Ice or Cryotherapy is thought to be useful in limiting the harmful effects of tissue damage. It should be recognized that although ice is widely used, research evidence regarding the physiological effects and the best methods of application is lacking. The general claims regarding the physiological effects of ice include lowering the temperature of the tissues, which results in vasoconstriction thus reducing excessive bleeding. Research evidence does not support a reduction in oedema, except when used in conjunction with compression and elevation. It is also proposed that ice causes a reduction in cellular metabolism which, together with vasoconstriction, limits the release of metabolic by-products and thereby reduces further cell death and tissue injury.
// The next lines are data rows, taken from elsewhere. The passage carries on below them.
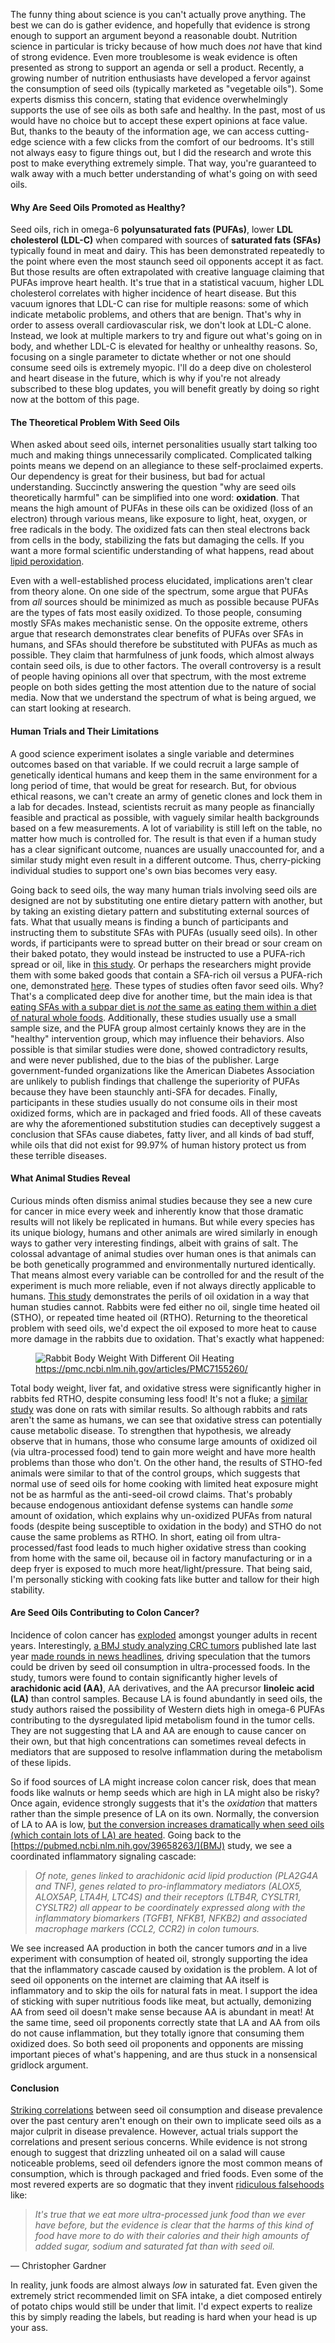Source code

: The funny thing about science is you can't actually prove anything. The best we can do is gather evidence, and hopefully that evidence is strong enough to support an argument beyond a reasonable doubt. Nutrition science in particular is tricky because of how much does _not_ have that kind of strong evidence. Even more troublesome is weak evidence is often presented as strong to support an agenda or sell a product. Recently, a growing number of nutrition enthusiasts have developed a fervor against the consumption of seed oils (typically marketed as "vegetable oils"). Some experts dismiss this concern, stating that evidence overwhelmingly supports the use of see oils as both safe and healthy. In the past, most of us would have no choice but to accept these expert opinions at face value. But, thanks to the beauty of the information age, we can access cutting-edge science with a few clicks from the comfort of our bedrooms. It's still not always easy to figure things out, but I did the research and wrote this post to make everything extremely simple. That way, you're guaranteed to walk away with a much better understanding of what's going on with seed oils.

#### Why Are Seed Oils Promoted as Healthy?

Seed oils, rich in omega-6 **polyunsaturated fats (PUFAs)**, lower **LDL cholesterol (LDL-C)** when compared with sources of **saturated fats (SFAs)** typically found in meat and dairy. This has been demonstrated repeatedly to the point where even the most staunch seed oil opponents accept it as fact. But those results are often extrapolated with creative language claiming that PUFAs improve heart health. It's true that in a statistical vacuum, higher LDL cholesterol correlates with higher incidence of heart disease. But this vacuum ignores that LDL-C can rise for multiple reasons: some of which indicate metabolic problems, and others that are benign. That's why in order to assess overall cardiovascular risk, we don't look at LDL-C alone. Instead, we look at multiple markers to try and figure out what's going on in body, and whether LDL-C is elevated for healthy or unhealthy reasons. So, focusing on a single parameter to dictate whether or not one should consume seed oils is extremely myopic. I'll do a deep dive on cholesterol and heart disease in the future, which is why if you're not already subscribed to these blog updates, you will benefit greatly by doing so right now at the bottom of this page.

#### The Theoretical Problem With Seed Oils

When asked about seed oils, internet personalities usually start talking too much and making things unnecessarily complicated. Complicated talking points means we depend on an allegiance to these self-proclaimed experts. Our dependency is great for their business, but bad for actual understanding. Succinctly answering the question "why are seed oils theoretically harmful" can be simplified into one word: **oxidation**. That means the high amount of PUFAs in these oils can be oxidized (loss of an electron) through various means, like exposure to light, heat, oxygen, or free radicals in the body. The oxidized fats can then steal electrons back from cells in the body, stabilizing the fats but damaging the cells. If you want a more formal scientific understanding of what happens, read about [lipid peroxidation](https://en.wikipedia.org/wiki/Lipid_peroxidation).

Even with a well-established process elucidated, implications aren't clear from theory alone. On one side of the spectrum, some argue that PUFAs from _all_ sources should be minimized as much as possible because PUFAs are the types of fats most easily oxidized. To those people, consuming mostly SFAs makes mechanistic sense. On the opposite extreme, others argue that research demonstrates clear benefits of PUFAs over SFAs in humans, and SFAs should therefore be substituted with PUFAs as much as possible. They claim that harmfulness of junk foods, which almost always contain seed oils, is due to other factors. The overall controversy is a result of people having opinions all over that spectrum, with the most extreme people on both sides getting the most attention due to the nature of social media. Now that we understand the spectrum of what is being argued, we can start looking at research.

#### Human Trials and Their Limitations

A good science experiment isolates a single variable and determines outcomes based on that variable. If we could recruit a large sample of genetically identical humans and keep them in the same environment for a long period of time, that would be great for research. But, for obvious ethical reasons, we can't create an army of genetic clones and lock them in a lab for decades. Instead, scientists recruit as many people as financially feasible and practical as possible, with vaguely similar health backgrounds based on a few measurements. A lot of variability is still left on the table, no matter how much is controlled for. The result is that even if a human study has a clear significant outcome, nuances are usually unaccounted for, and a similar study might even result in a different outcome. Thus, cherry-picking individual studies to support one's own bias becomes very easy.

Going back to seed oils, the way many human trials involving seed oils are designed are not by substituting one entire dietary pattern with another, but by taking an existing dietary pattern and substituting external sources of fats. What that usually means is finding a bunch of participants and instructing them to substitute SFAs with PUFAs (usually seed oils). In other words, if participants were to spread butter on their bread or sour cream on their baked potato, they would instead be instructed to use a PUFA-rich spread or oil, like in [this study](https://link.springer.com/article/10.1007/s00125-001-0768-3). Or perhaps the researchers might provide them with some baked goods that contain a SFA-rich oil versus a PUFA-rich one, demonstrated [here](https://pubmed.ncbi.nlm.nih.gov/24550191/). These types of studies often favor seed oils. Why? That's a complicated deep dive for another time, but the main idea is that [eating SFAs with a subpar diet is _not_ the same as eating them within a diet of natural whole foods](https://pubmed.ncbi.nlm.nih.gov/32562735/). Additionally, these studies usually use a small sample size, and the PUFA group almost certainly knows they are in the "healthy" intervention group, which may influence their behaviors. Also possible is that similar studies were done, showed contradictory results, and were never published, due to the bias of the publisher. Large government-funded organizations like the American Diabetes Association are unlikely to publish findings that challenge the superiority of PUFAs because they have been staunchly anti-SFA for decades. Finally, participants in these studies usually do not consume oils in their most oxidized forms, which are in packaged and fried foods. All of these caveats are why the aforementioned substitution studies can deceptively suggest a conclusion that SFAs cause diabetes, fatty liver, and all kinds of bad stuff, while oils that did not exist for 99.97% of human history protect us from these terrible diseases.

#### What Animal Studies Reveal

Curious minds often dismiss animal studies because they see a new cure for cancer in mice every week and inherently know that those dramatic results will not likely be replicated in humans. But while every species has its unique biology, humans and other animals are wired similarly in enough ways to gather very interesting findings, albeit with grains of salt. The colossal advantage of animal studies over human ones is that animals can be both genetically programmed and environmentally nurtured identically. That means almost every variable can be controlled for and the result of the experiment is much more reliable, even if not always directly applicable to humans. [This study](https://pubmed.ncbi.nlm.nih.gov/32284066/) demonstrates the perils of oil oxidation in a way that human studies cannot. Rabbits were fed either no oil, single time heated oil (STHO), or repeated time heated oil (RTHO). Returning to the theoretical problem with seed oils, we'd expect the oil exposed to more heat to cause more damage in the rabbits due to oxidation. That's exactly what happened:

<figure>
    <img src="/assets/images/oils/rabbit-weight.jpg" 
        alt="Rabbit Body Weight With Different Oil Heating">
    <figcaption><a href="https://pmc.ncbi.nlm.nih.gov/articles/PMC7155260/">https://pmc.ncbi.nlm.nih.gov/articles/PMC7155260/</a></figcaption>
</figure>

Total body weight, liver fat, and oxidative stress were significantly higher in rabbits fed RTHO, despite consuming less food! It's not a fluke; a [similar study](https://pubmed.ncbi.nlm.nih.gov/28959587/) was done on rats with similar results. So although rabbits and rats aren't the same as humans, we can see that oxidative stress can potentially cause metabolic disease. To strengthen that hypothesis, we already observe that in humans, those who consume large amounts of oxidized oil (via ultra-processed food) tend to gain more weight and have more health problems than those who don't. On the other hand, the results of STHO-fed animals were similar to that of the control groups, which suggests that normal use of seed oils for home cooking with limited heat exposure might not be as harmful as the anti-seed-oil crowd claims. That's probably because endogenous antioxidant defense systems can handle _some_ amount of oxidation, which explains why un-oxidized PUFAs from natural foods (despite being susceptible to oxidation in the body) and STHO do not cause the same problems as RTHO. In short, eating oil from ultra-processed/fast food leads to much higher oxidative stress than cooking from home with the same oil, because oil in factory manufacturing or in a deep fryer is exposed to much more heat/light/pressure. That being said, I'm personally sticking with cooking fats like butter and tallow for their high stability.

#### Are Seed Oils Contributing to Colon Cancer?

Incidence of colon cancer has [exploded](https://usafacts.org/articles/how-many-people-in-the-us-get-colon-cancer/) amongst younger adults in recent years. Interestingly, [a BMJ study analyzing CRC tumors](https://pubmed.ncbi.nlm.nih.gov/39658263/) published late last year [made rounds in news headlines](https://www.scientificamerican.com/article/ultraprocessed-foods-high-in-seed-oils-could-be-fueling-colon-cancer-risk/), driving speculation that the tumors could be driven by seed oil consumption in ultra-processed foods. In the study, tumors were found to contain significantly higher levels of **arachidonic acid (AA)**, AA derivatives, and the AA precursor **linoleic acid (LA)** than control samples. Because LA is found abundantly in seed oils, the study authors raised the possibility of Western diets high in omega-6 PUFAs contributing to the dysregulated lipid metabolism found in the tumor cells. They are not suggesting that LA and AA are enough to cause cancer on their own, but that high concentrations can sometimes reveal defects in mediators that are supposed to resolve inflammation during the metabolism of these lipids.

So if food sources of LA might increase colon cancer risk, does that mean foods like walnuts or hemp seeds which are high in LA might also be risky? Once again, evidence strongly suggests that it's the _oxidation_ that matters rather than the simple presence of LA on its own. Normally, the conversion of LA to AA is low, [but the conversion increases dramatically when seed oils (which contain lots of LA) are heated](https://pubmed.ncbi.nlm.nih.gov/26094213/). Going back to the [https://pubmed.ncbi.nlm.nih.gov/39658263/](BMJ) study, we see a coordinated inflammatory signaling cascade:

> _Of note, genes linked to arachidonic acid lipid production (PLA2G4A and TNF), genes related to pro-inflammatory mediators (ALOX5, ALOX5AP, LTA4H, LTC4S) and their receptors (LTB4R, CYSLTR1, CYSLTR2) all appear to be coordinately expressed along with the inflammatory biomarkers (TGFB1, NFKB1, NFKB2) and associated macrophage markers (CCL2, CCR2) in colon tumours._

We see increased AA production in both the cancer tumors _and_ in a live experiment with consumption of heated oil, strongly supporting the idea that the inflammatory cascade caused by oxidation is the problem. A lot of seed oil opponents on the internet are claiming that AA itself is inflammatory and to skip the oils for natural fats in meat. I support the idea of sticking with super nutritious foods like meat, but actually, demonizing AA from seed oil doesn't make sense because AA is abundant in meat! At the same time, seed oil proponents correctly state that LA and AA from oils do not cause inflammation, but they totally ignore that consuming them oxidized does. So both seed oil proponents and opponents are missing important pieces of what's happening, and are thus stuck in a nonsensical gridlock argument.

#### Conclusion

[Striking correlations](https://www.jeffnobbs.com/posts/what-causes-chronic-disease) between seed oil consumption and disease prevalence over the past century aren't enough on their own to implicate seed oils as a major culprit in disease prevalence. However, actual trials support the correlations and present serious concerns. While evidence is not strong enough to suggest that drizzling unheated oil on a salad will cause noticeable problems, seed oil defenders ignore the most common means of consumption, which is through packaged and fried foods. Even some of the most revered experts are so dogmatic that they invent [ridiculous falsehoods](https://med.stanford.edu/news/insights/2025/03/5-things-to-know-about-the-effects-of-seed-oils-on-health.html) like:

> _It's true that we eat more ultra-processed junk food than we ever have before, but the evidence is clear that the harms of this kind of food have more to do with their calories and their high amounts of added sugar, sodium and saturated fat than with seed oil._

— Christopher Gardner

In reality, junk foods are almost always _low_ in saturated fat. Even given the extremely strict recommended limit on SFA intake, a diet composed entirely of potato chips would still be under that limit. I'd expect experts to realize this by simply reading the labels, but reading is hard when your head is up your ass.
Ice is also thought to reduce pain by slowing nerve conduction velocity and muscle spasm by reducing muscle spindle activity.

Although the research evidence is not conclusive, there is general agreement that the application of ice for 20−30 minutes every 2 hours is most effective in reducing pain, blood flow and metabolism. The best method of application is chipped or crushed ice, placed within a damp towel.

Clinical observation, again not supported by research evidence, suggests that care must be taken with the application of ice to avoid both superficial nerve damage and the production of an “ice burn”. An ice burn occurs when skin is damaged from excessive exposure to low temperatures. Clinical signs of an “ice burn” include pain, swelling, redness and blistering of the skin. If ice is applied in an area of limited subcutaneous fat or over a superficial nerve, the recommended time is 10 minutes. In all cases, the skin condition and patient’s pain response should be checked every 5 minutes.

Compression also results in vasoconstriction and limitation of oedema. Restricting excessive inflammatory exudate results in a reduction of the inflammatory mediators that stimulate proliferation and ultimately scar tissue formation. Excessive oedema may become chronic, may limit range of motion or act to inhibit muscle function.

Several modes of compression are available including cheap and readily available elastic bandages (adhesive and non-adhesive), neoprene supports, inflatable splints and intermittent compression wraps.

Compression should always be applied in a distal to proximal direction ensuring uniform compression throughout. The area of compression should start at a reasonable distance below the level of the injury and extend to a reasonable distance above the injury. In the cases of peripheral limbs, this is usually to the joint above the injury.

Compression structures must accommodate any increase in oedema. Immediately following application of the compressive material, distal circulation must be checked for signs of circulatory compromise and the athlete must be instructed on how to monitor for this on an ongoing basis (refer to section on Protection for further details).

Equally, compression bandages usually require reapplication within 24 hours to accommodate a resolution of swelling. In some cases, padding or gapping of the compressive material is needed to ensure adequate compression or relieve pressure on vulnerable areas. There is significant evidence to suggest that compression should be removed when the limb is elevated, but should be applied at all times when the limb is in a dependent position.

Elevating the injured body part above the level of the heart assists with venous return and limits excessive swelling. This notion is based on limited biological evidence, but is reasonably well supported by clinical research. As swelling can cause an increase in pressure within a body region, excessive swelling can be a source of mechanical pain and may contribute to the overall pain pattern in the patient’s presentation.

Ideally, an injured limb should be elevated above the level of the heart as much as possible and as quickly as possible, for the first 72 hours post injury.

At all times, the clinician needs to monitor the effectiveness of the PRICE regime on the individual athlete and modify accordingly.